Your task is to retype every entry exactly, omitting nothing.
________________________________________
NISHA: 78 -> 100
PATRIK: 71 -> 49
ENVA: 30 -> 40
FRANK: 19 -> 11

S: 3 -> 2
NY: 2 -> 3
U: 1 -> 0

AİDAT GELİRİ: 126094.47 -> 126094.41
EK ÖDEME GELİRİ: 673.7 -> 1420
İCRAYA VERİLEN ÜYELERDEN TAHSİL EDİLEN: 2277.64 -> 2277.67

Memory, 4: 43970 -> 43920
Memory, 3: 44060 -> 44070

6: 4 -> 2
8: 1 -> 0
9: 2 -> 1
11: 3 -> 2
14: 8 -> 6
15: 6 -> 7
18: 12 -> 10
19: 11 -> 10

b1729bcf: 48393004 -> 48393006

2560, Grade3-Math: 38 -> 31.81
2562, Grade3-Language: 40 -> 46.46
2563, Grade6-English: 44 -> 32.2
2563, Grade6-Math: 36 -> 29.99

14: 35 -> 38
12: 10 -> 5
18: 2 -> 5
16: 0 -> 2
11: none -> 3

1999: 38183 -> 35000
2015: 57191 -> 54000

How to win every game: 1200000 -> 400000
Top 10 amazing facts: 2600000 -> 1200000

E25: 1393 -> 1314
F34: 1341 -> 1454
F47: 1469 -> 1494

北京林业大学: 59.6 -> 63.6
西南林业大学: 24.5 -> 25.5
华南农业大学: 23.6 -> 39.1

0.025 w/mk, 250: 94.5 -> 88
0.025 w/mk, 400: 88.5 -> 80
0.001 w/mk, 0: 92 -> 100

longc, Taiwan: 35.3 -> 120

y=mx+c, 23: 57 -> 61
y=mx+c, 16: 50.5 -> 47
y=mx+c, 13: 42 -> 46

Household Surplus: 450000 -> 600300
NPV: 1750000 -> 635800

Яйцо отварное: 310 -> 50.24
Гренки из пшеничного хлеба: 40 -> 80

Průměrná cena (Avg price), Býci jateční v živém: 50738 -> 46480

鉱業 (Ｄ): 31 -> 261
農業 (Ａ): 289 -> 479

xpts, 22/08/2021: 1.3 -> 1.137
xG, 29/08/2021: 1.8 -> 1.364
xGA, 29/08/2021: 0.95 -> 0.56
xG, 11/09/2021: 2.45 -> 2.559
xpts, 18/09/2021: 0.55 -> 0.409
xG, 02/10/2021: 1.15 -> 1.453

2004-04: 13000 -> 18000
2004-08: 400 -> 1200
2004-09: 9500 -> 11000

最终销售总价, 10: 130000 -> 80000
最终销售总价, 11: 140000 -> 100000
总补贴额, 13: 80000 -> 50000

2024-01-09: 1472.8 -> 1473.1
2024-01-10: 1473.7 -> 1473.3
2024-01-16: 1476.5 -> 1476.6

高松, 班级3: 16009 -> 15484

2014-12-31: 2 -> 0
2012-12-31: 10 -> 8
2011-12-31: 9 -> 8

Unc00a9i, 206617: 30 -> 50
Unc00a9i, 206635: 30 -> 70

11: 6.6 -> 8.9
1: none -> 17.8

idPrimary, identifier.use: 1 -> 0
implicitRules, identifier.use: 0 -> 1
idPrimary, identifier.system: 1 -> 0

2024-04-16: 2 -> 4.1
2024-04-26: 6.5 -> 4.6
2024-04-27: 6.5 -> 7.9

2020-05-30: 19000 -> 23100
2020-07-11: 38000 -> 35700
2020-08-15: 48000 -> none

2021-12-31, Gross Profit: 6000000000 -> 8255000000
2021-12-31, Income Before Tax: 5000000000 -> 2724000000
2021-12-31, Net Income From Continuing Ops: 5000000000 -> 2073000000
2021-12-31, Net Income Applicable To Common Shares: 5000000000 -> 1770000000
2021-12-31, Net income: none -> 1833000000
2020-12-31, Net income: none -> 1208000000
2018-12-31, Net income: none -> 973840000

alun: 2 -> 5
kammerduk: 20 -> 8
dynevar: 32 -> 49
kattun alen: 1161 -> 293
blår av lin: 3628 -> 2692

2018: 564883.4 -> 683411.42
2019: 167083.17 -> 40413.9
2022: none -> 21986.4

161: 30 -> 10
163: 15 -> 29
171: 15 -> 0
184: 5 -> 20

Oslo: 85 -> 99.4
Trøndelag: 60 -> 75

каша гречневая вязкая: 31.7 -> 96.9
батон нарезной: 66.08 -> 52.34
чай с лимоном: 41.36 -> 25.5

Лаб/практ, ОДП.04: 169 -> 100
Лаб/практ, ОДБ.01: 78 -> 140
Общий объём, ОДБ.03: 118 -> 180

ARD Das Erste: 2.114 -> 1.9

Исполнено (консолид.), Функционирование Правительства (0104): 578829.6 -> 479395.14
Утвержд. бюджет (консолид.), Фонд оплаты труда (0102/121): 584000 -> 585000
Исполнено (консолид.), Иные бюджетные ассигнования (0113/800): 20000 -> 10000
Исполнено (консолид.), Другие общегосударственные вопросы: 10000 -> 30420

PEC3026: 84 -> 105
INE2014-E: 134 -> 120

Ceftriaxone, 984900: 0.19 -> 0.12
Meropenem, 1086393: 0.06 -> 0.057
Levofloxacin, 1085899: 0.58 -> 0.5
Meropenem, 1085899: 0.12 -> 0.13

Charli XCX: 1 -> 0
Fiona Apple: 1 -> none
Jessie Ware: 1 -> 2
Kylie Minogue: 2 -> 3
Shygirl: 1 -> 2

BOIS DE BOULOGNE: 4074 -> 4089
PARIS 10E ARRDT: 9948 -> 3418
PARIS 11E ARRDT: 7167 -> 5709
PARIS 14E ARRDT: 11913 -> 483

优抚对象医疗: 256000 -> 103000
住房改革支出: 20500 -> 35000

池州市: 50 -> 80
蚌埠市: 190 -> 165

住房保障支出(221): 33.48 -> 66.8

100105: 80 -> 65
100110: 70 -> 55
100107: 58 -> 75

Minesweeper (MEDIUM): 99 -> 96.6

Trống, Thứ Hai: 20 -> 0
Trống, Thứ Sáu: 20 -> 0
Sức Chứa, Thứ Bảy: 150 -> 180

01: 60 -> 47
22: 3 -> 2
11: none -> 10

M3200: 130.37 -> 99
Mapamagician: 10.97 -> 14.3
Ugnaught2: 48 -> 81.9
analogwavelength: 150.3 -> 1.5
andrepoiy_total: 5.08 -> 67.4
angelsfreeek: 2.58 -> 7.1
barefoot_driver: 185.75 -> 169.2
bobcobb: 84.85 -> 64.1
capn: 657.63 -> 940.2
________________________________________
Solution to the exercise>
NISHA: 78 -> 100
PATRIK: 71 -> 49
ENVA: 30 -> 40
FRANK: 19 -> 11

S: 3 -> 2
NY: 2 -> 3
U: 1 -> 0

AİDAT GELİRİ: 126094.47 -> 126094.41
EK ÖDEME GELİRİ: 673.7 -> 1420
İCRAYA VERİLEN ÜYELERDEN TAHSİL EDİLEN: 2277.64 -> 2277.67

Memory, 4: 43970 -> 43920
Memory, 3: 44060 -> 44070

6: 4 -> 2
8: 1 -> 0
9: 2 -> 1
11: 3 -> 2
14: 8 -> 6
15: 6 -> 7
18: 12 -> 10
19: 11 -> 10

b1729bcf: 48393004 -> 48393006

2560, Grade3-Math: 38 -> 31.81
2562, Grade3-Language: 40 -> 46.46
2563, Grade6-English: 44 -> 32.2
2563, Grade6-Math: 36 -> 29.99

14: 35 -> 38
12: 10 -> 5
18: 2 -> 5
16: 0 -> 2
11: none -> 3

1999: 38183 -> 35000
2015: 57191 -> 54000

How to win every game: 1200000 -> 400000
Top 10 amazing facts: 2600000 -> 1200000

E25: 1393 -> 1314
F34: 1341 -> 1454
F47: 1469 -> 1494

北京林业大学: 59.6 -> 63.6
西南林业大学: 24.5 -> 25.5
华南农业大学: 23.6 -> 39.1

0.025 w/mk, 250: 94.5 -> 88
0.025 w/mk, 400: 88.5 -> 80
0.001 w/mk, 0: 92 -> 100

longc, Taiwan: 35.3 -> 120

y=mx+c, 23: 57 -> 61
y=mx+c, 16: 50.5 -> 47
y=mx+c, 13: 42 -> 46

Household Surplus: 450000 -> 600300
NPV: 1750000 -> 635800

Яйцо отварное: 310 -> 50.24
Гренки из пшеничного хлеба: 40 -> 80

Průměrná cena (Avg price), Býci jateční v živém: 50738 -> 46480

鉱業 (Ｄ): 31 -> 261
農業 (Ａ): 289 -> 479

xpts, 22/08/2021: 1.3 -> 1.137
xG, 29/08/2021: 1.8 -> 1.364
xGA, 29/08/2021: 0.95 -> 0.56
xG, 11/09/2021: 2.45 -> 2.559
xpts, 18/09/2021: 0.55 -> 0.409
xG, 02/10/2021: 1.15 -> 1.453

2004-04: 13000 -> 18000
2004-08: 400 -> 1200
2004-09: 9500 -> 11000

最终销售总价, 10: 130000 -> 80000
最终销售总价, 11: 140000 -> 100000
总补贴额, 13: 80000 -> 50000

2024-01-09: 1472.8 -> 1473.1
2024-01-10: 1473.7 -> 1473.3
2024-01-16: 1476.5 -> 1476.6

高松, 班级3: 16009 -> 15484

2014-12-31: 2 -> 0
2012-12-31: 10 -> 8
2011-12-31: 9 -> 8

Unc00a9i, 206617: 30 -> 50
Unc00a9i, 206635: 30 -> 70

11: 6.6 -> 8.9
1: none -> 17.8

idPrimary, identifier.use: 1 -> 0
implicitRules, identifier.use: 0 -> 1
idPrimary, identifier.system: 1 -> 0

2024-04-16: 2 -> 4.1
2024-04-26: 6.5 -> 4.6
2024-04-27: 6.5 -> 7.9

2020-05-30: 19000 -> 23100
2020-07-11: 38000 -> 35700
2020-08-15: 48000 -> none

2021-12-31, Gross Profit: 6000000000 -> 8255000000
2021-12-31, Income Before Tax: 5000000000 -> 2724000000
2021-12-31, Net Income From Continuing Ops: 5000000000 -> 2073000000
2021-12-31, Net Income Applicable To Common Shares: 5000000000 -> 1770000000
2021-12-31, Net income: none -> 1833000000
2020-12-31, Net income: none -> 1208000000
2018-12-31, Net income: none -> 973840000

alun: 2 -> 5
kammerduk: 20 -> 8
dynevar: 32 -> 49
kattun alen: 1161 -> 293
blår av lin: 3628 -> 2692

2018: 564883.4 -> 683411.42
2019: 167083.17 -> 40413.9
2022: none -> 21986.4

161: 30 -> 10
163: 15 -> 29
171: 15 -> 0
184: 5 -> 20

Oslo: 85 -> 99.4
Trøndelag: 60 -> 75

каша гречневая вязкая: 31.7 -> 96.9
батон нарезной: 66.08 -> 52.34
чай с лимоном: 41.36 -> 25.5

Лаб/практ, ОДП.04: 169 -> 100
Лаб/практ, ОДБ.01: 78 -> 140
Общий объём, ОДБ.03: 118 -> 180

ARD Das Erste: 2.114 -> 1.9

Исполнено (консолид.), Функционирование Правительства (0104): 578829.6 -> 479395.14
Утвержд. бюджет (консолид.), Фонд оплаты труда (0102/121): 584000 -> 585000
Исполнено (консолид.), Иные бюджетные ассигнования (0113/800): 20000 -> 10000
Исполнено (консолид.), Другие общегосударственные вопросы: 10000 -> 30420

PEC3026: 84 -> 105
INE2014-E: 134 -> 120

Ceftriaxone, 984900: 0.19 -> 0.12
Meropenem, 1086393: 0.06 -> 0.057
Levofloxacin, 1085899: 0.58 -> 0.5
Meropenem, 1085899: 0.12 -> 0.13

Charli XCX: 1 -> 0
Fiona Apple: 1 -> none
Jessie Ware: 1 -> 2
Kylie Minogue: 2 -> 3
Shygirl: 1 -> 2

BOIS DE BOULOGNE: 4074 -> 4089
PARIS 10E ARRDT: 9948 -> 3418
PARIS 11E ARRDT: 7167 -> 5709
PARIS 14E ARRDT: 11913 -> 483

优抚对象医疗: 256000 -> 103000
住房改革支出: 20500 -> 35000

池州市: 50 -> 80
蚌埠市: 190 -> 165

住房保障支出(221): 33.48 -> 66.8

100105: 80 -> 65
100110: 70 -> 55
100107: 58 -> 75

Minesweeper (MEDIUM): 99 -> 96.6

Trống, Thứ Hai: 20 -> 0
Trống, Thứ Sáu: 20 -> 0
Sức Chứa, Thứ Bảy: 150 -> 180

01: 60 -> 47
22: 3 -> 2
11: none -> 10

M3200: 130.37 -> 99
Mapamagician: 10.97 -> 14.3
Ugnaught2: 48 -> 81.9
analogwavelength: 150.3 -> 1.5
andrepoiy_total: 5.08 -> 67.4
angelsfreeek: 2.58 -> 7.1
barefoot_driver: 185.75 -> 169.2
bobcobb: 84.85 -> 64.1
capn: 657.63 -> 940.2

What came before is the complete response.